Henderson's brother Seth Lewelling later bought out Henderson's share of the business. In 1859, Lambert and his father-in-law, Henry Miller, bought half of Meek's interest in Meek & Luelling's orchard. The venture did not start out well, because of a drop in the price of apples and the poor yield from the formerly productive trees. Lambert introduced new horticulture methods that in two years restored the health of the trees and again allowed them to produce "mammoth" crops of apples. Lambert became the sole owner of the orchards, which are notable for being the first to produce cultivated fruit in Oregon. Former owner Henderson Luelling later became a prominent orchardist in California.

===Lambert cherry===
Lambert developed what became known as the Lambert cherry, by grafting a volunteer seedling, found in 1848 under a Napoleon cherry tree to the rootstock of a May Duke cherry.
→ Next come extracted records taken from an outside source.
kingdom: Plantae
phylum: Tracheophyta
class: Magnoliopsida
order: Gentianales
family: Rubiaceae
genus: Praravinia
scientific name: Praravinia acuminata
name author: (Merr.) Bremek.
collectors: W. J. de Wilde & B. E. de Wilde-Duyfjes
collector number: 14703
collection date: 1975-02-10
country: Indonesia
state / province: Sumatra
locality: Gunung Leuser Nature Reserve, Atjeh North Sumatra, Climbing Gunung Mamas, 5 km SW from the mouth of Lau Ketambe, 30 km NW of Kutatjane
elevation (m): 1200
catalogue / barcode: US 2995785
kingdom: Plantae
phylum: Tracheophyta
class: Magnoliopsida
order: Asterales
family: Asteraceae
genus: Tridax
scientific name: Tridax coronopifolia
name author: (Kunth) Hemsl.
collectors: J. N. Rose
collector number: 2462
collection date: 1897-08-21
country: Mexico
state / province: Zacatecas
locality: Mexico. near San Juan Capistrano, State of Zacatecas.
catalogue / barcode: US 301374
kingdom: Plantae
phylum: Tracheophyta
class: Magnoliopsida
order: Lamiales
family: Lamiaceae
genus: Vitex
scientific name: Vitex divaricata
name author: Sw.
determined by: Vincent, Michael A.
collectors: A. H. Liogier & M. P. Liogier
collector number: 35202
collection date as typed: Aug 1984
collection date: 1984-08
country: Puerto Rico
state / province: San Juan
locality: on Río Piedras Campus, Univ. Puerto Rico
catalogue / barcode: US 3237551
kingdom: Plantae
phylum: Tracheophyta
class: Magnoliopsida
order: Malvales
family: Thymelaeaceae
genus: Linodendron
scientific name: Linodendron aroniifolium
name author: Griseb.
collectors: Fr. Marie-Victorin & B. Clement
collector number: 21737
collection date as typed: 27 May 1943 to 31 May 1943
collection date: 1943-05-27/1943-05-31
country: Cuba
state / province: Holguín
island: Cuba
The crown of the tree died in 1880 and a new tree grew from its roots that was not a May Duke, nor was it identical to the original seedling. The resulting cherry was large, richly colored, flavorful, and had a small pit, and it immediately became popular. Lambert introduced his cherry to the Oregon Horticultural Society in 1896 and it became one of the most important cherries grown in the early Oregon orchards, along with Royal Anns, Bings, and Black Republicans. In 1916, it was called the "finest cherry grown in America".

==Other work==
While living in Multnomah County in 1858, Lambert was elected to serve on the county commission. He served as a Clackamas County Commissioner in 1864.

In 1887, Lambert was a founding member of the Oregon Horticultural Society. In 1890, he helped establish the Citizens Bank of Portland and became its president. Lambert managed to keep the bank open during the financial Panic of 1893, when over 500 banks failed. He also served as president of White Publishing Company.

==Death and legacy==
Joseph and Clementine Lambert had ten children, eight of whom survived into adulthood. Their two sons and six daughters included author Elizabeth Lambert Wood. Clementine died in the early 1890s, and Joseph Lambert died in Portland, Oregon, on November 12, 1909, at the age of 83.

J. H. Lambert is one of the 158 names of people who are notable in the early history of Oregon painted in the friezes of the House and Senate chambers of the Oregon State Capitol. Lambert's name is in the House chamber. His former employer Seth Lewelling (formerly Luelling), developer of the Bing cherry, is so honored on the Senate side.